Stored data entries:
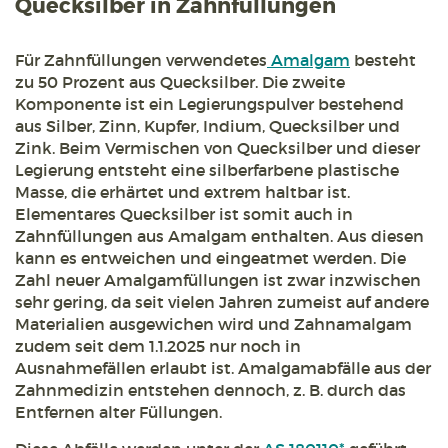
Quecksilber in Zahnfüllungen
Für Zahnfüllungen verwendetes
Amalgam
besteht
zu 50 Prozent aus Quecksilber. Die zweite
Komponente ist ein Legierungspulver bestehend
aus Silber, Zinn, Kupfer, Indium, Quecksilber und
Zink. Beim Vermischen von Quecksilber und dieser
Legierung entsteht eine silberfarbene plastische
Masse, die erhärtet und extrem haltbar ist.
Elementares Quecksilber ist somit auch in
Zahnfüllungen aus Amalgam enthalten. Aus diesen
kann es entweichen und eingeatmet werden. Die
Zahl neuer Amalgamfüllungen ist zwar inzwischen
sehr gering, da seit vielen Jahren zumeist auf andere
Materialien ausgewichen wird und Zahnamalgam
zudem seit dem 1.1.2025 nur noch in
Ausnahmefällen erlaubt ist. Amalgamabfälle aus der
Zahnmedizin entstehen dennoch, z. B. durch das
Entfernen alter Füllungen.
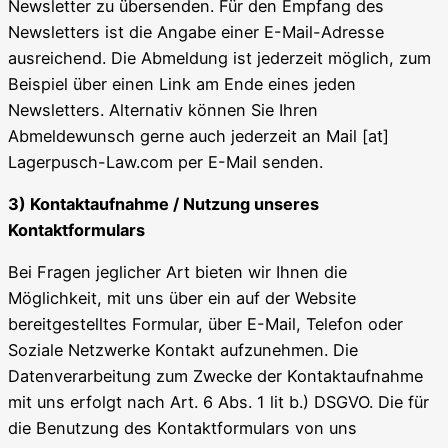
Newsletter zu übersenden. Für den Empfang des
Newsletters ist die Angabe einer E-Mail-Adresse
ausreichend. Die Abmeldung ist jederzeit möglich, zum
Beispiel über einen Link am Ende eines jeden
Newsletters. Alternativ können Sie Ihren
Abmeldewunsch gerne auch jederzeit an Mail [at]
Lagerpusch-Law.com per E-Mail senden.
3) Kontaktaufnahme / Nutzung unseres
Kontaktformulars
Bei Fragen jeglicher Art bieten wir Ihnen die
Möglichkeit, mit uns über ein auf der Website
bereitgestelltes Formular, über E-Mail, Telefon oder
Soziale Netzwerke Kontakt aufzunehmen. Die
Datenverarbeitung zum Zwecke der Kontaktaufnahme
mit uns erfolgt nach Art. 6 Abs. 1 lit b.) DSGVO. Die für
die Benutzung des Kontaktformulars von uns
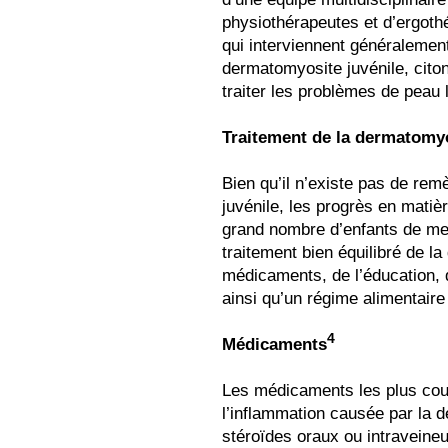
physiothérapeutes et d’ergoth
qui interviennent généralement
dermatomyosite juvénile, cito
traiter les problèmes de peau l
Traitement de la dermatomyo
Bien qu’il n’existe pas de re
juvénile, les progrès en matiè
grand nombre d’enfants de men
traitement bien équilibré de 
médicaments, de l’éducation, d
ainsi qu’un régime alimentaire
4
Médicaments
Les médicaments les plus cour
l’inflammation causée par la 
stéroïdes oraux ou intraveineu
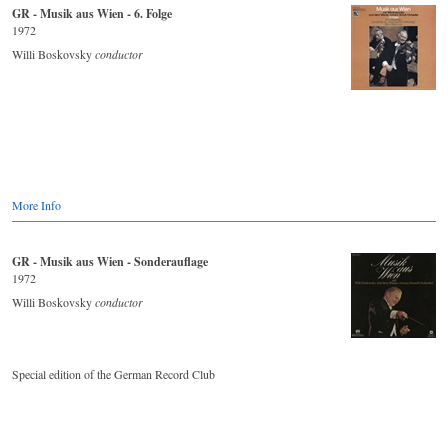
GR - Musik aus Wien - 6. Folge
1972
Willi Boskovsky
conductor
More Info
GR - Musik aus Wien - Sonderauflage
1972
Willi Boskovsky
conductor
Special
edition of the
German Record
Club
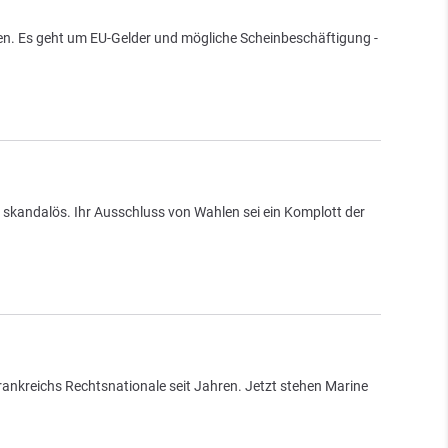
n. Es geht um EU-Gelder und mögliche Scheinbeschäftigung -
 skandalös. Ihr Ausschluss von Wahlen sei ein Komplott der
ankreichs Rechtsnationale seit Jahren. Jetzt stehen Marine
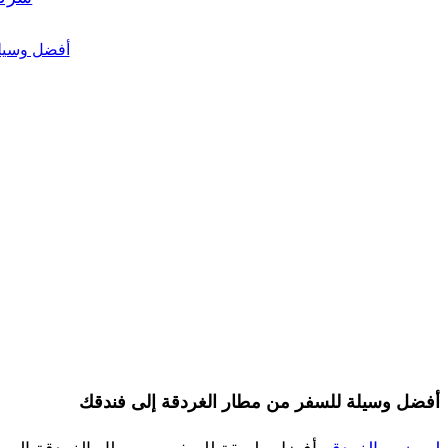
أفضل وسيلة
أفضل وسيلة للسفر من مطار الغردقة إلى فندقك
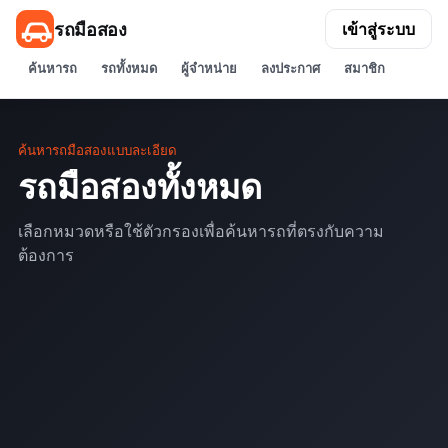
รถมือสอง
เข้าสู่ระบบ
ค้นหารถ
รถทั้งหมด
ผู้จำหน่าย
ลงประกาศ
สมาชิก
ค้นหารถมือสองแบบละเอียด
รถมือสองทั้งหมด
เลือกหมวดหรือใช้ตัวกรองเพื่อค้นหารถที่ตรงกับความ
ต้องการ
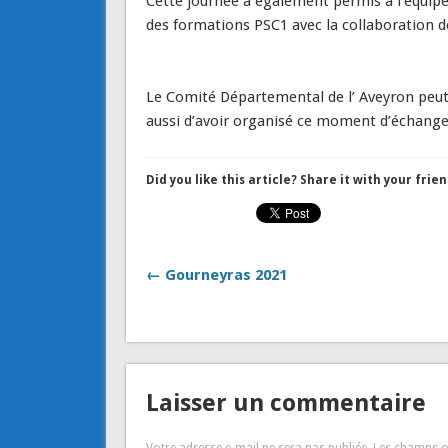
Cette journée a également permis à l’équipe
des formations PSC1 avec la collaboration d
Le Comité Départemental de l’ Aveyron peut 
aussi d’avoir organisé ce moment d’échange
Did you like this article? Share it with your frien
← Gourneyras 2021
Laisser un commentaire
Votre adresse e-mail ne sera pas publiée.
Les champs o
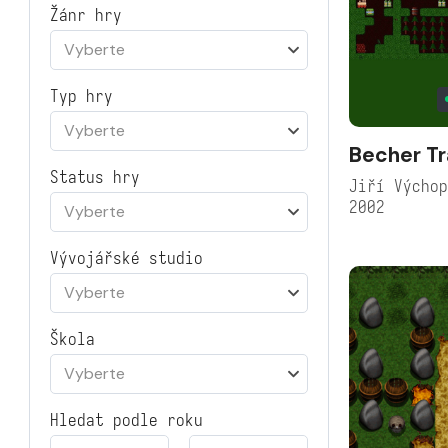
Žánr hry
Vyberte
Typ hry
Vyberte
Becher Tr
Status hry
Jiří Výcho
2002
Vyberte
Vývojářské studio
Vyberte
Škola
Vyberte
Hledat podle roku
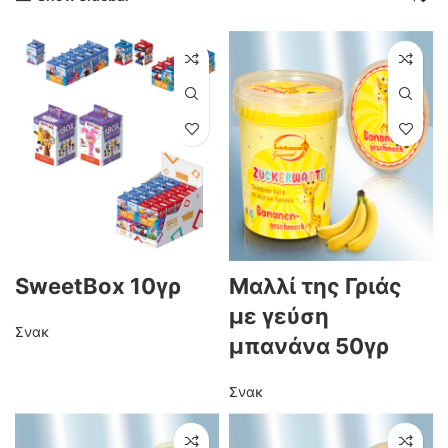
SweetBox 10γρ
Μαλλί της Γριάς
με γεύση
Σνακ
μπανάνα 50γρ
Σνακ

* * *

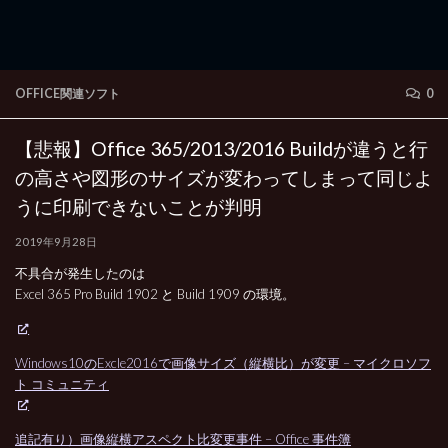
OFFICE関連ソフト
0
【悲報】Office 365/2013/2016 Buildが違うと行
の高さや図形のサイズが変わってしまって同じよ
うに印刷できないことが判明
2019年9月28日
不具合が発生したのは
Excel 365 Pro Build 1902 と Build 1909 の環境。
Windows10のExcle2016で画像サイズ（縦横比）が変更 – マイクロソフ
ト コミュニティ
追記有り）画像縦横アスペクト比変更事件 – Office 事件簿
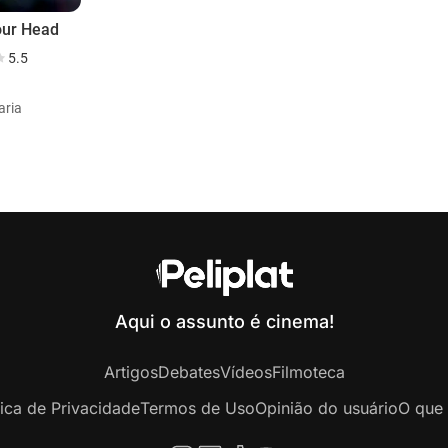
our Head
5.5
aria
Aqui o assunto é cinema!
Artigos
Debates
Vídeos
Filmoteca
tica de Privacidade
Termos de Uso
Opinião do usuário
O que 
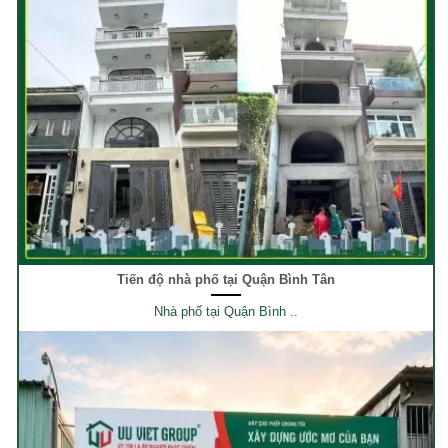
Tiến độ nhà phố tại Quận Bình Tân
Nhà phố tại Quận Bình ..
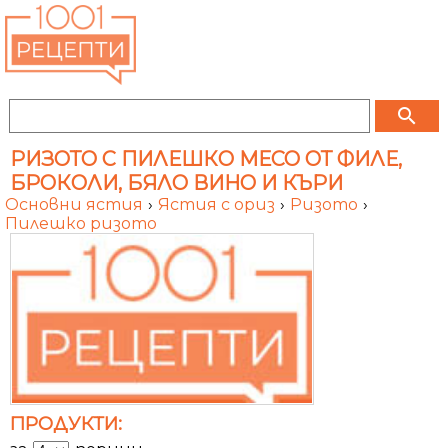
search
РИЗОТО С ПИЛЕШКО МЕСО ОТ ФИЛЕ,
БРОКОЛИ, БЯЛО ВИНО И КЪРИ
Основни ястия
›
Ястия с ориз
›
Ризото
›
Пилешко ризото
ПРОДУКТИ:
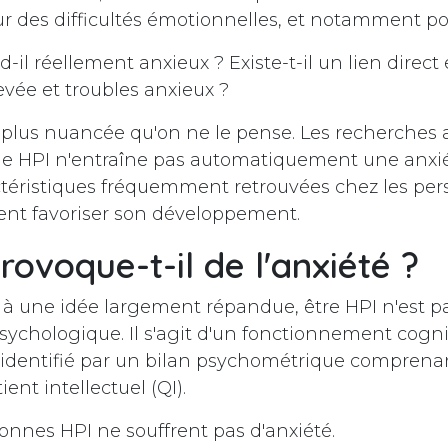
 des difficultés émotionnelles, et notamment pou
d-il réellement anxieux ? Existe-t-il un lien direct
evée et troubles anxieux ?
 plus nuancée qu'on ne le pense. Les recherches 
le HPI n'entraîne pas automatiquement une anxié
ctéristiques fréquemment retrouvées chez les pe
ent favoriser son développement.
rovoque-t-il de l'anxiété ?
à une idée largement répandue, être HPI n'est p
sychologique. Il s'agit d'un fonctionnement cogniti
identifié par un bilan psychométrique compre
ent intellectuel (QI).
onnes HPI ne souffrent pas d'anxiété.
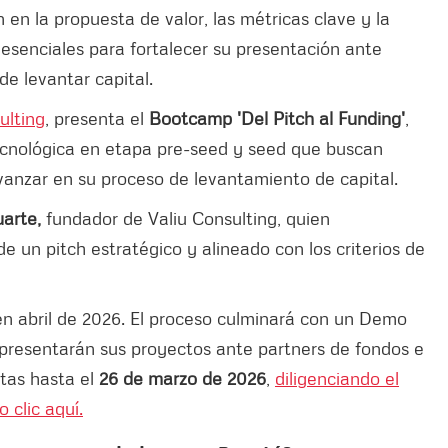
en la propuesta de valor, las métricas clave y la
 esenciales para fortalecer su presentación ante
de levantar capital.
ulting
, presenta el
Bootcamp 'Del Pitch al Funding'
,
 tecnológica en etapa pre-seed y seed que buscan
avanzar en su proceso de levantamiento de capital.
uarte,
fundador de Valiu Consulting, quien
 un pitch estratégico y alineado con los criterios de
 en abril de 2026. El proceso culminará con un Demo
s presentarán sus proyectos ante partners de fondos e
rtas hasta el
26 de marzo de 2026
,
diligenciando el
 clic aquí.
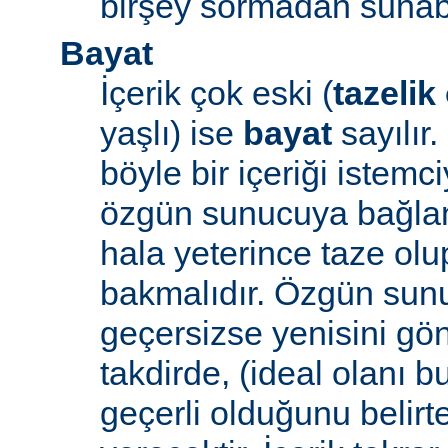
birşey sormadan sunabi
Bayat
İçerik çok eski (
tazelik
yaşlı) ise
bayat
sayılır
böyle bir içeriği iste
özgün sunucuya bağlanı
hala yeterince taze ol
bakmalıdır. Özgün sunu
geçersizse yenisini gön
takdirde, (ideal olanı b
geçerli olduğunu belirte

> [What to work on]: Convert the lines between the one holding "en la propuesta" and the one holding "geçerli olduğunu belirte", inclusive, into a JSON list of strings with one string per line and blank lines omitted. Leave the pictures out of the answer.

> [Written answer]:
[
  "en la propuesta de valor, las métricas clave y la",
  " esenciales para fortalecer su presentación ante",
  "de levantar capital.",
  "ulting",
  ", presenta el",
  "Bootcamp 'Del Pitch al Funding'",
  ",",
  " tecnológica en etapa pre-seed y seed que buscan",
  "avanzar en su proceso de levantamiento de capital.",
  "uarte,",
  "fundador de Valiu Consulting, quien",
  " un pitch estratégico y alineado con los criterios de",
  " en abril de 2026. El proceso culminará con un Demo",
  "s presentarán sus proyectos ante partners de fondos e",
  "rtas hasta el",
  "26 de marzo de 2026",
  ",",
  "diligenciando el",
  " clic aquí.",
  "birşey sormadan sunabi",
  "Bayat",
  "İçerik çok eski (",
  "tazelik",
  "yaşlı) ise",
  "bayat",
  "sayılır",
  "böyle bir içeriği iste",
  "özgün sunucuya bağlanı",
  "hala yeterince taze ol",
  "bakmalıdır. Özgün sunu",
  "geçersizse yenisini gön",
  "takdirde, (ideal olanı b",
  "geçerli olduğunu belirte"
]